# [THE TASK]
Rewrite the records, starting at the line that contains "left knee: (501, 286, 2)" and continuing through the final line, multiplying each number inside the keypoint triples (the x and y coordinates and the depth value) by 0.9 and rounding to a whole number with halves rounded up. Copy every other line and number unchanged.

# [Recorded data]

□ □ □ □ □

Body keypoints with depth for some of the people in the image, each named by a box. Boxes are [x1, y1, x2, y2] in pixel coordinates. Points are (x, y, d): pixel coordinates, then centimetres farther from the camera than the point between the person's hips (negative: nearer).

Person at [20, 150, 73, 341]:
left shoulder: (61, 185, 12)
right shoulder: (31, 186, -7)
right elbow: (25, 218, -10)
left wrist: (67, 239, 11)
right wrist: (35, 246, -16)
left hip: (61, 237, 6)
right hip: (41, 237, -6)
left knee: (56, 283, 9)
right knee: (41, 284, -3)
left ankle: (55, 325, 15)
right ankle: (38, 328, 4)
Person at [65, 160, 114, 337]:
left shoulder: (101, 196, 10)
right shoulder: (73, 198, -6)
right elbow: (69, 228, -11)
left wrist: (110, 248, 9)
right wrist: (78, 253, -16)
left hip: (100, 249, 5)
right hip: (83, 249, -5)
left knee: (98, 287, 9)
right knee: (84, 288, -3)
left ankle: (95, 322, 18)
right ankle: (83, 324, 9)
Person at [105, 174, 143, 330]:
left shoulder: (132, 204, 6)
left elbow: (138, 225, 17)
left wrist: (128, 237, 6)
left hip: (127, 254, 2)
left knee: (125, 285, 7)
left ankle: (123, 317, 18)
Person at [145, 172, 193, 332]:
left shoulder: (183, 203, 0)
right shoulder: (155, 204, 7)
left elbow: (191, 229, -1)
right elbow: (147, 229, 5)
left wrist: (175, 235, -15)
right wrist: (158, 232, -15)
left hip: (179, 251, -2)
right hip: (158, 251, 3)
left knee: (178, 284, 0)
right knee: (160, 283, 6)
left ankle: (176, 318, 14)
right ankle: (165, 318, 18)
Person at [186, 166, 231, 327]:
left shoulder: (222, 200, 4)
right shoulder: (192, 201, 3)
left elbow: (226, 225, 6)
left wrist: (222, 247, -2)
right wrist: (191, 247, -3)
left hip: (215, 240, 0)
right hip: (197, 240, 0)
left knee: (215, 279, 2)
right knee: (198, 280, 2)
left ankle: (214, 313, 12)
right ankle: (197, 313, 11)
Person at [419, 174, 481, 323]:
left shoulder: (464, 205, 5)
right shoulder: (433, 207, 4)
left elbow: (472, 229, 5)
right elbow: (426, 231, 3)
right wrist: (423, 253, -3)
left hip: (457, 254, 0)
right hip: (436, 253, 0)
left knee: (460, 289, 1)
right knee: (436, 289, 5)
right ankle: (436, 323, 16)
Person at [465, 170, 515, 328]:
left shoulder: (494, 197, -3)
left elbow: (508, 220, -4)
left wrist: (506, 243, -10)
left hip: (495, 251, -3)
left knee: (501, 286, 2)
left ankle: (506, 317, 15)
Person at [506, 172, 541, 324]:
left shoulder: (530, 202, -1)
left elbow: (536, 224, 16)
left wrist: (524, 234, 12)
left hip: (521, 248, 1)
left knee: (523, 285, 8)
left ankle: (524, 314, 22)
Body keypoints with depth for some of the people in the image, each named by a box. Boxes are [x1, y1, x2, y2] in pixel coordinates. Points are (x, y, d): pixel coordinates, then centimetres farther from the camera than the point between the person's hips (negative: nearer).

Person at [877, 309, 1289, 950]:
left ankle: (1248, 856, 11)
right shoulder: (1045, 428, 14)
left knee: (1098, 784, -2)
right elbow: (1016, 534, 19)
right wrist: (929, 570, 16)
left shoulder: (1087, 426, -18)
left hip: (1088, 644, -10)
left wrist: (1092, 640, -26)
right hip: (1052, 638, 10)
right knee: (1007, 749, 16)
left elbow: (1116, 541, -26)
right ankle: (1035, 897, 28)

□ □ □ □ □

# [OUTPUT OF THE TASK]
left knee: (451, 257, 2)
left ankle: (455, 285, 14)
Person at [506, 172, 541, 324]:
left shoulder: (477, 182, -1)
left elbow: (482, 202, 14)
left wrist: (472, 211, 11)
left hip: (469, 223, 1)
left knee: (471, 257, 7)
left ankle: (472, 283, 20)
Body keypoints with depth for some of the people in the image, each named by a box. Boxes are [x1, y1, x2, y2] in pixel coordinates. Points are (x, y, d): pixel coordinates, then centimetres farther from the camera than the point between the person's hips (negative: nearer).

Person at [877, 309, 1289, 950]:
left ankle: (1123, 770, 10)
right shoulder: (941, 385, 13)
left knee: (988, 706, -2)
right elbow: (914, 481, 17)
right wrist: (836, 513, 14)
left shoulder: (978, 383, -16)
left hip: (979, 580, -9)
left wrist: (983, 576, -23)
right hip: (947, 574, 9)
right knee: (906, 674, 14)
left elbow: (1004, 487, -23)
right ankle: (932, 807, 25)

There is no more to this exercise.